Work request: The records that follow are to be printed exactly, with no images.

[[ Provided records open ]]

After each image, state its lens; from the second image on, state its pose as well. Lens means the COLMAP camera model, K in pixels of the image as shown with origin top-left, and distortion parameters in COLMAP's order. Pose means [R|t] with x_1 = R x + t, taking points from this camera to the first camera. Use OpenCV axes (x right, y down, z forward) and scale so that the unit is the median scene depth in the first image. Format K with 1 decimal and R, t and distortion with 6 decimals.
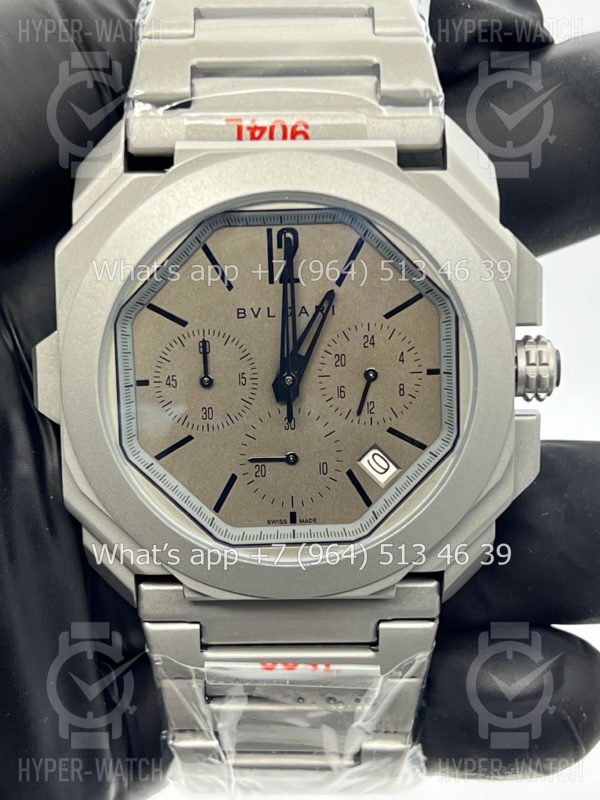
lens RADIAL K [[1976.6, 0, 298.3], [0, 1976.6, 429.2], [0, 0, 1]] dist [0.200258, -0.832236]
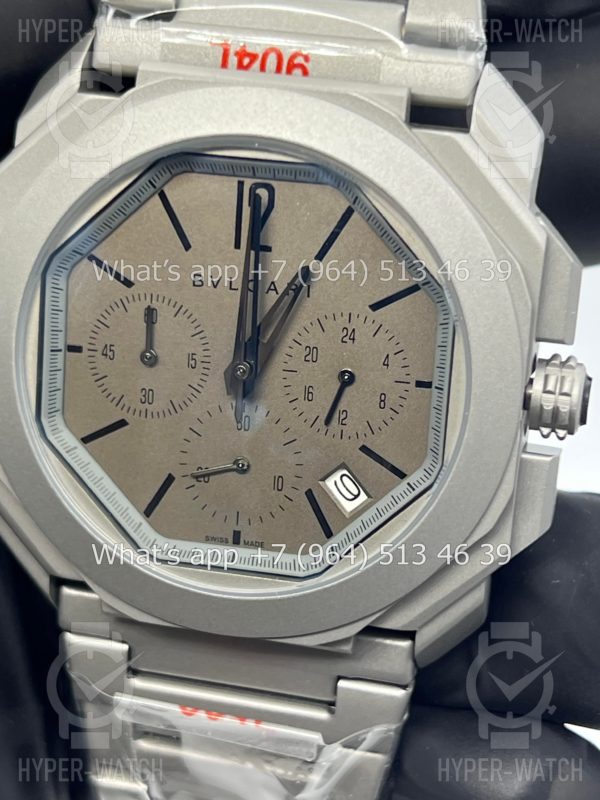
lens RADIAL K [[1976.6, 0, 298.3], [0, 1976.6, 429.2], [0, 0, 1]] dist [0.200258, -0.832236]
pose [[0.969195, 0.142104, -0.201168, 0.181969], [-0.136271, 0.989754, 0.042622, -0.038096], [0.205163, -0.013896, 0.978629, 0.209969]]
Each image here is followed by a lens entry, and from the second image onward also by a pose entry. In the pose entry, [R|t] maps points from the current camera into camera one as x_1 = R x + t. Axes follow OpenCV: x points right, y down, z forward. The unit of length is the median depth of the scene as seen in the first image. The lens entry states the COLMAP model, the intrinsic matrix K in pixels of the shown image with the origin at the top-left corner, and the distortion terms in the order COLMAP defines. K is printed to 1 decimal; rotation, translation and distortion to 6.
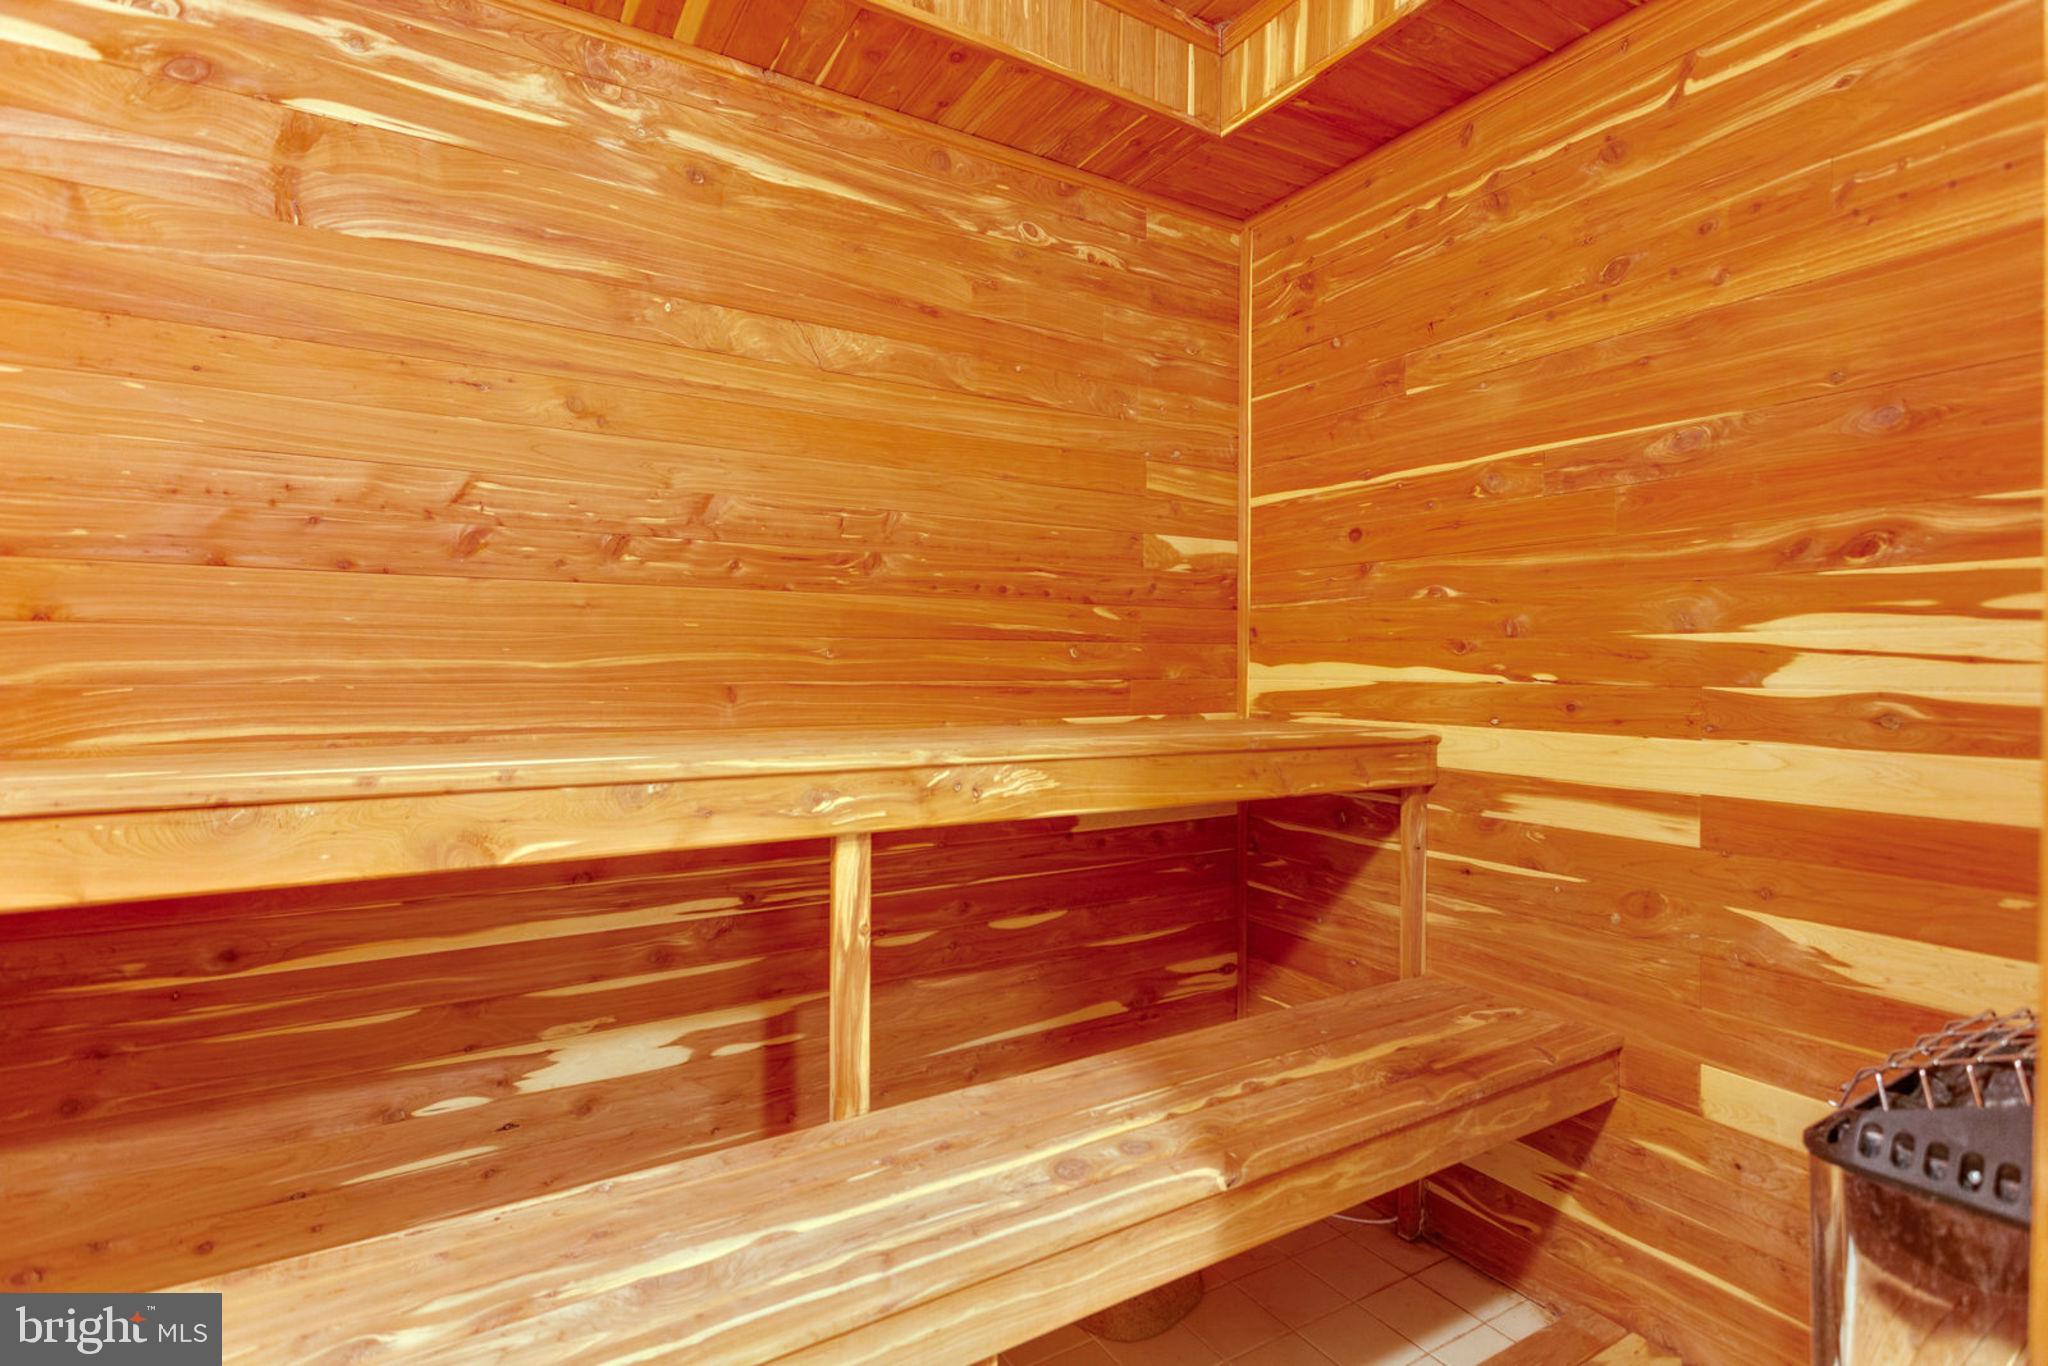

[[ Provided records closed ]]

Task solution:
After each image, state its lens; from the second image on, state its pose as well. Lens means the COLMAP camera model, K in pixels of the image as shown with origin top-left, and distortion parameters in COLMAP's order. Pose means [R|t] with x_1 = R x + t, taking points from this camera to the first camera. Use OpenCV axes (x right, y down, z forward) and scale so that the unit is the median scene depth in the first image. Format K with 1 decimal and R, t and distortion with 6 decimals.
lens RADIAL K [[1976.6, 0, 298.3], [0, 1976.6, 429.2], [0, 0, 1]] dist [0.200258, -0.832236]
lens RADIAL K [[1976.6, 0, 298.3], [0, 1976.6, 429.2], [0, 0, 1]] dist [0.200258, -0.832236]
pose [[0.969195, 0.142104, -0.201168, 0.181969], [-0.136271, 0.989754, 0.042622, -0.038096], [0.205163, -0.013896, 0.978629, 0.209969]]
Each image here is followed by a lens entry, and from the second image onward also by a pose entry. In the pose entry, [R|t] maps points from the current camera into camera one as x_1 = R x + t. Axes follow OpenCV: x points right, y down, z forward. The unit of length is the median depth of the scene as seen in the first image. The lens entry states the COLMAP model, the intrinsic matrix K in pixels of the shown image with the origin at the top-left corner, and the distortion terms in the order COLMAP defines. K is printed to 1 decimal; rotation, translation and distortion to 6.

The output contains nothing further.